Source material:
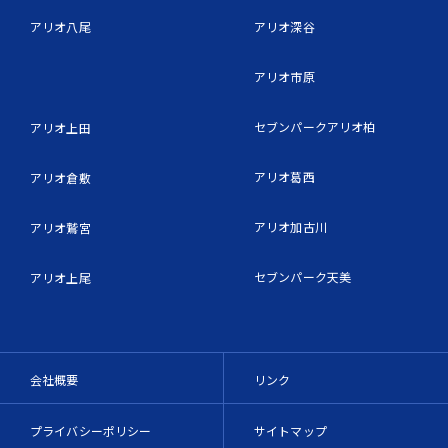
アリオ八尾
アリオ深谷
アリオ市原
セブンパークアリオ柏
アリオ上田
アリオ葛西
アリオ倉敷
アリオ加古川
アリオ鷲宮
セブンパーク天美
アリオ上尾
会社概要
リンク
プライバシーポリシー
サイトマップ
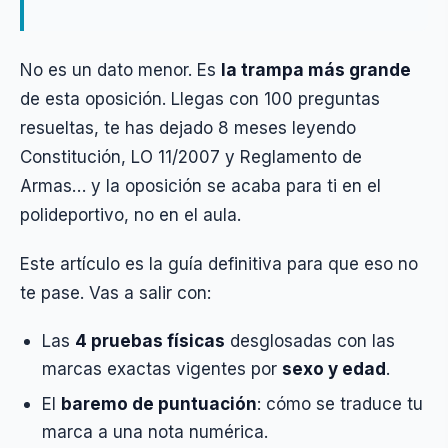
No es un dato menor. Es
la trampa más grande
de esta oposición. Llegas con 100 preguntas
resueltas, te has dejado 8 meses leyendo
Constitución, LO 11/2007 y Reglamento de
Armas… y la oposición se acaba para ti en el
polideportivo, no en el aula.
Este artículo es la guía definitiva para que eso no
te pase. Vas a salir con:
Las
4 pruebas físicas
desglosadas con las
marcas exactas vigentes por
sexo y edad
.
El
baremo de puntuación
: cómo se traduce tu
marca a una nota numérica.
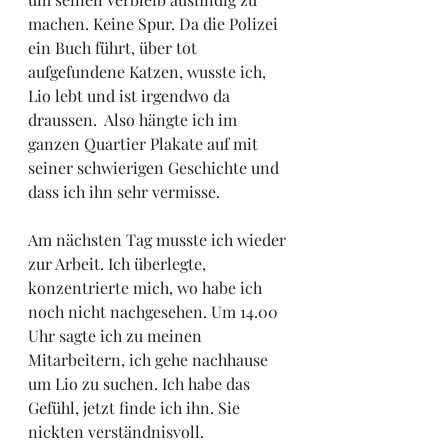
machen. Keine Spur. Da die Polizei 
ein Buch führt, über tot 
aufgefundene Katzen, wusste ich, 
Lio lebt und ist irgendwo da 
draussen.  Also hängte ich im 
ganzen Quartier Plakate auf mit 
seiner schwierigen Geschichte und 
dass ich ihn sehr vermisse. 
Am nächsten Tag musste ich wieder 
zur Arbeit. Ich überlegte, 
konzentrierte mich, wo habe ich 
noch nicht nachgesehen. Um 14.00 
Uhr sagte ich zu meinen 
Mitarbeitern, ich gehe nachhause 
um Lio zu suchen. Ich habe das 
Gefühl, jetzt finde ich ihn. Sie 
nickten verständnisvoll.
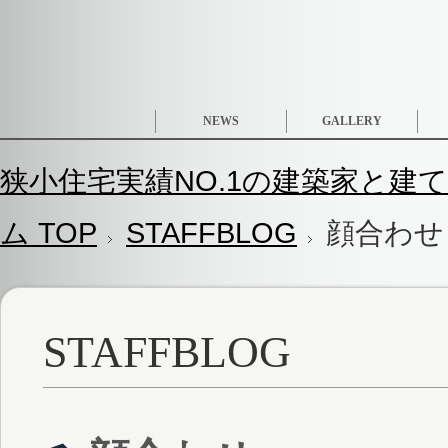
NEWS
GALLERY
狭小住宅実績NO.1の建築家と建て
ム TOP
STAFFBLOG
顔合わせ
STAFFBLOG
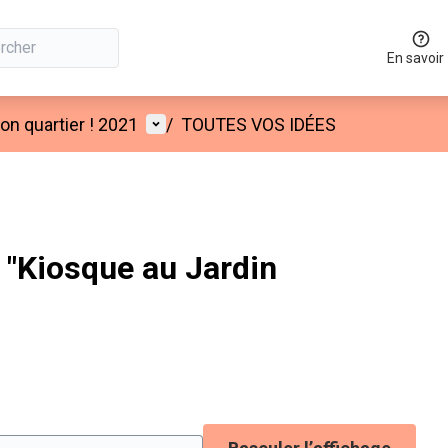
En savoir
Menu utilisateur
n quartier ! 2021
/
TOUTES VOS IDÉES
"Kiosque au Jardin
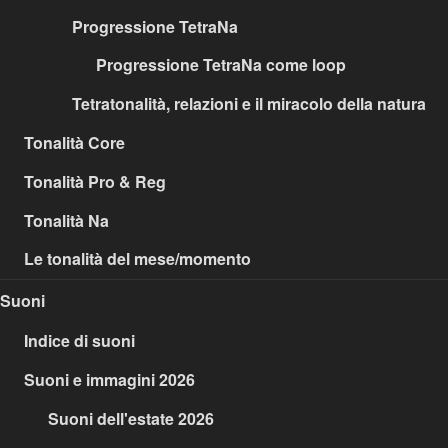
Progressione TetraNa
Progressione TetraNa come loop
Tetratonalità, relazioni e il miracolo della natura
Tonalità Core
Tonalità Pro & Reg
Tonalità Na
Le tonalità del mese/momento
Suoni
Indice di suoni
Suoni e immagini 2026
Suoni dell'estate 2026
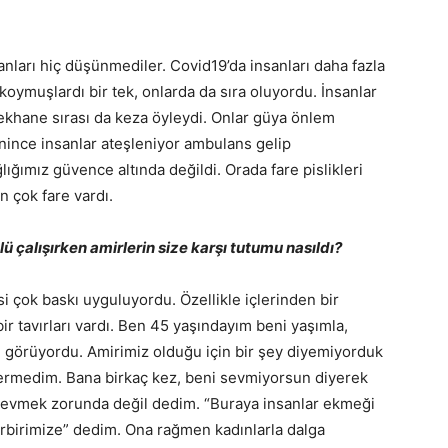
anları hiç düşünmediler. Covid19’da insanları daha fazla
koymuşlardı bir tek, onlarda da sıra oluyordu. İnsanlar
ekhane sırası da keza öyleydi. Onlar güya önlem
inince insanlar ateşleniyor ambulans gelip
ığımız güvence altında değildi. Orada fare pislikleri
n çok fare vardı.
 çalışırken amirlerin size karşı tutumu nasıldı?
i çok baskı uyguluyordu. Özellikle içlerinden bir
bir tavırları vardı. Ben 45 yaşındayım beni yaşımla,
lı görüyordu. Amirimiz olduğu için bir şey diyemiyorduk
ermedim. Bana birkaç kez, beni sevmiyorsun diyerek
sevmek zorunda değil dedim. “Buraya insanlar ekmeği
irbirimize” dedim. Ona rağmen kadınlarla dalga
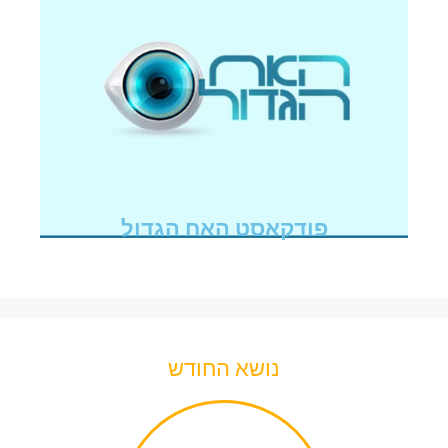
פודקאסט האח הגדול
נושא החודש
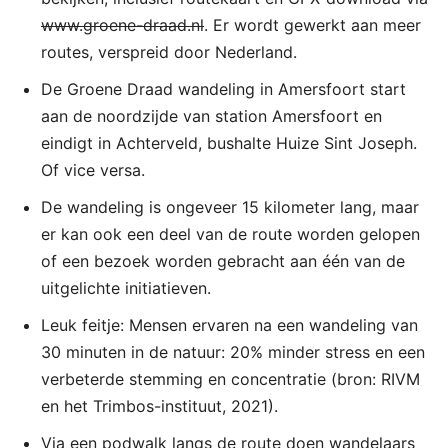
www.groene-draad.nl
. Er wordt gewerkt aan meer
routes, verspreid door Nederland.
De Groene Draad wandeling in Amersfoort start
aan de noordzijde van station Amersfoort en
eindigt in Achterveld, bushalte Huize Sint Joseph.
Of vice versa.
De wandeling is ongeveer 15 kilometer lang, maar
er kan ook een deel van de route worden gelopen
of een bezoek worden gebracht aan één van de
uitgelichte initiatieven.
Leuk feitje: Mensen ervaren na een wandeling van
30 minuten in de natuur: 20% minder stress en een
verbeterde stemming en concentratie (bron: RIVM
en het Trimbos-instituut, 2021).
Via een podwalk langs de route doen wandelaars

Task statement: Could you restate all of the data above word for word and skip every picture?

Response area:
アリオ八尾
アリオ深谷
アリオ市原
セブンパークアリオ柏
アリオ上田
アリオ葛西
アリオ倉敷
アリオ加古川
アリオ鷲宮
セブンパーク天美
アリオ上尾
会社概要
リンク
プライバシーポリシー
サイトマップ
No es un dato menor. Es
la trampa más grande
de esta oposición. Llegas con 100 preguntas
resueltas, te has dejado 8 meses leyendo
Constitución, LO 11/2007 y Reglamento de
Armas… y la oposición se acaba para ti en el
polideportivo, no en el aula.
Este artículo es la guía definitiva para que eso no
te pase. Vas a salir con:
Las
4 pruebas físicas
desglosadas con las
marcas exactas vigentes por
sexo y edad
.
El
baremo de puntuación
: cómo se traduce tu
marca a una nota numérica.
machen. Keine Spur. Da die Polizei 
ein Buch führt, über tot 
aufgefundene Katzen, wusste ich, 
Lio lebt und ist irgendwo da 
draussen.  Also hängte ich im 
ganzen Quartier Plakate auf mit 
seiner schwierigen Geschichte und 
dass ich ihn sehr vermisse. 
Am nächsten Tag musste ich wieder 
zur Arbeit. Ich überlegte, 
konzentrierte mich, wo habe ich 
noch nicht nachgesehen. Um 14.00 
Uhr sagte ich zu meinen 
Mitarbeitern, ich gehe nachhause 
um Lio zu suchen. Ich habe das 
Gefühl, jetzt finde ich ihn. Sie 
nickten verständnisvoll.
NEWS
GALLERY
狭小住宅実績NO.1の建築家と建て
ム TOP
STAFFBLOG
顔合わせ
STAFFBLOG
En savoir
Menu utilisateur
n quartier ! 2021
/
TOUTES VOS IDÉES
"Kiosque au Jardin
Progressione TetraNa
Progressione TetraNa come loop
Tetratonalità, relazioni e il miracolo della natura
Tonalità Core
Tonalità Pro & Reg
Tonalità Na
Le tonalità del mese/momento
Suoni
Indice di suoni
Suoni e immagini 2026
Suoni dell'estate 2026
anları hiç düşünmediler. Covid19’da insanları daha fazla
koymuşlardı bir tek, onlarda da sıra oluyordu. İnsanlar
ekhane sırası da keza öyleydi. Onlar güya önlem
inince insanlar ateşleniyor ambulans gelip
ığımız güvence altında değildi. Orada fare pislikleri
n çok fare vardı.
 çalışırken amirlerin size karşı tutumu nasıldı?
i çok baskı uyguluyordu. Özellikle içlerinden bir
bir tavırları vardı. Ben 45 yaşındayım beni yaşımla,
lı görüyordu. Amirimiz olduğu için bir şey diyemiyorduk
ermedim. Bana birkaç kez, beni sevmiyorsun diyerek
sevmek zorunda değil dedim. “Buraya insanlar ekmeği
irbirimize” dedim. Ona rağmen kadınlarla dalga
פודקאסט האח הגדול
נושא החודש
www.groene-draad.nl
. Er wordt gewerkt aan meer
routes, verspreid door Nederland.
De Groene Draad wandeling in Amersfoort start
aan de noordzijde van station Amersfoort en
eindigt in Achterveld, bushalte Huize Sint Joseph.
Of vice versa.
De wandeling is ongeveer 15 kilometer lang, maar
er kan ook een deel van de route worden gelopen
of een bezoek worden gebracht aan één van de
uitgelichte initiatieven.
Leuk feitje: Mensen ervaren na een wandeling van
30 minuten in de natuur: 20% minder stress en een
verbeterde stemming en concentratie (bron: RIVM
en het Trimbos-instituut, 2021).
Via een podwalk langs de route doen wandelaars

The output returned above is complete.